Figure 4 shows examples of individuals of the OWL-ontology of climate information characterized INM CM4 data collection, WMO taxonomy of physical quantities, and freeze-up on a river applied tasks (T2). The last problem is formulated in papers (Shen 2016; Shen and Chiang 1984; Bart et al. 2018). Data representing the solution of task T2 is located in the data layer (Applied Tasks Data).
Individuals of the OWL-ontology are shown as ovals, and literal values, as dashed rectangles; arrows show properties with unique identifiers from the above tables located in small empty rectangles above. Similarly to a RDF-graph, each arrow connection represents a ‘subject–predicate–object’ triad.
Figure 4 shows schematically the individuals describing the properties of the data collections and the tasks could be solved. The simplification in Figure 4 is to consider only one of the four types of structures of individuals of the ‘freeze-up on a river’ task. The individual shown in Figure 4 characterizes the temperature of the water surface in the river during the autumn period. The IAO namespace contains the properties of the collections and data sets of the ‘Climate+’ platform. Each data array is characterized by its space-time resolution as well as by the name of the physical quantity and its dimensionality. The namespace T2 contains individuals describing the properties of the arrays that are input and output data for the freezing model of a river (Bart et al. 2018). To solve the applied task the model should be provided with these input data. Sometimes in practice the names of variables in climatic data collections and in applied models can have different names for the same variables. The task of comparing these names can be simplified and partially automated by usage of the WMO taxonomy. Using saved in the knowledge base rules for comparing the names of climatic data from the collections with those accepted by WMO and using the WMO terms in the model description one can determine availability in the collections of the data required for calculations. The characteristics determining location and/or time of the beginning of the process of ice formation on a river are of interest for the semantic evaluation of the results.
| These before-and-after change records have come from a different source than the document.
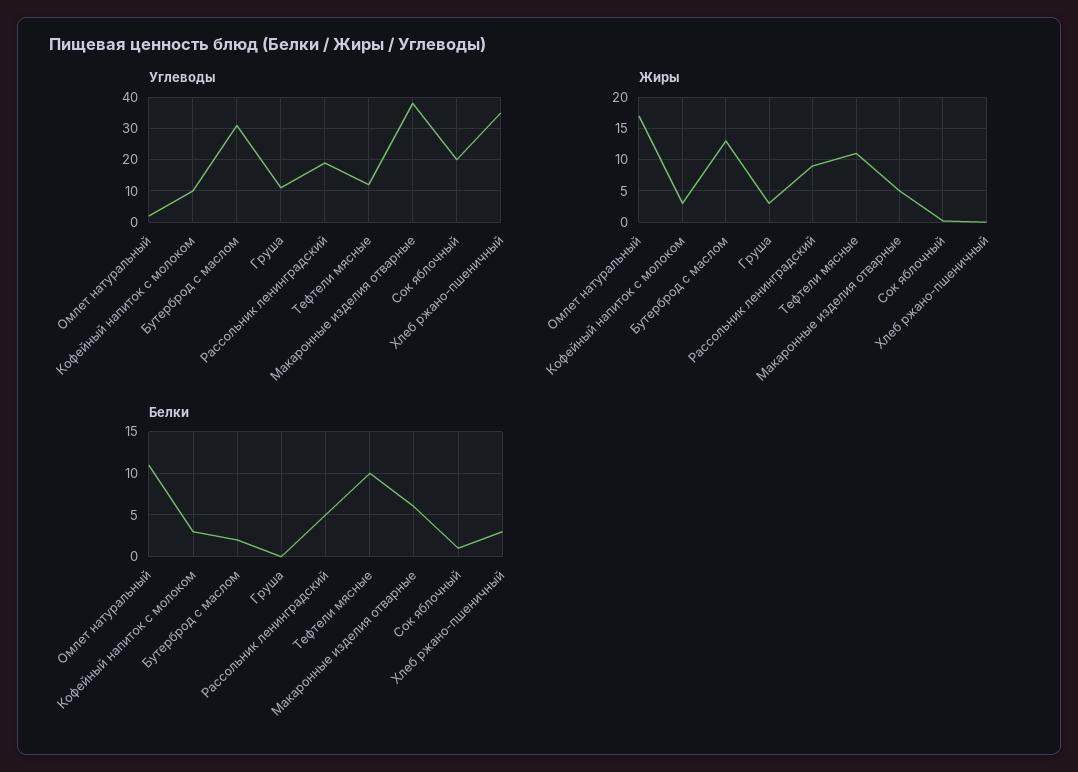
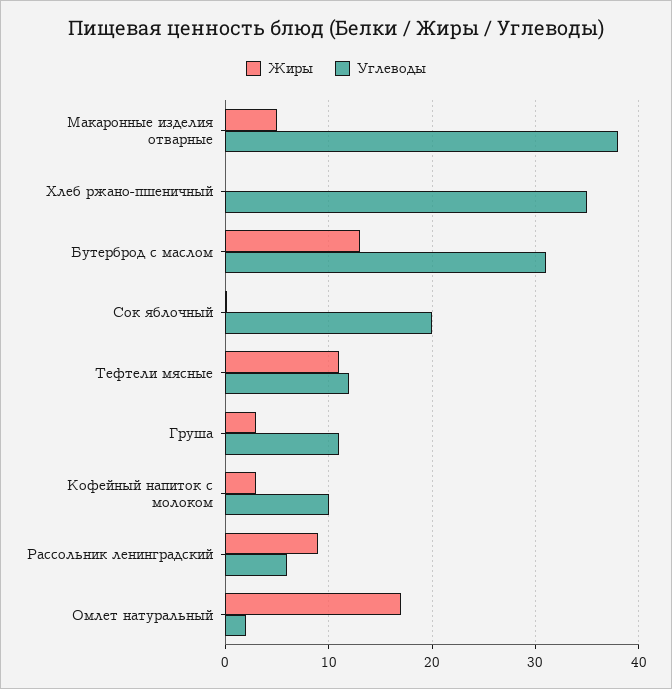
Углеводы, Рассольник ленинградский: 20 -> 6
Белки, Омлет натуральный: 11 -> none
Белки, Кофейный напиток с молоком: 3 -> none
Белки, Бутерброд с маслом: 2 -> none
Белки, Груша: 0 -> none
Белки, Рассольник ленинградский: 5 -> none
Белки, Тефтели мясные: 10 -> none
Белки, Макаронные изделия отварные: 6 -> none
Белки, Сок яблочный: 1 -> none
Белки, Хлеб ржано-пшеничный: 3 -> none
IDSS ontological knowledge base
Critical for decision-making individuals such as time intervals for the formation of ice on the river, ice thicknesses permitting the movement of different weight vehicles over ice, the stage of ice melting on which traffic on the ice of the river is prohibited, and the time interval during which not all river stretches are accessible for shipping are exported to the ontological knowledge base (OKB) used by the ‘IDSS’ application. The description of this IDSS OKB, ‘IDSS’ application and interfaces for working with ‘Expert System’ and ‘IDSS’ applications is omitted here. Figure 5 shows the structure of the individual characterizing the time intervals that are critical for decision-making in the autumn season.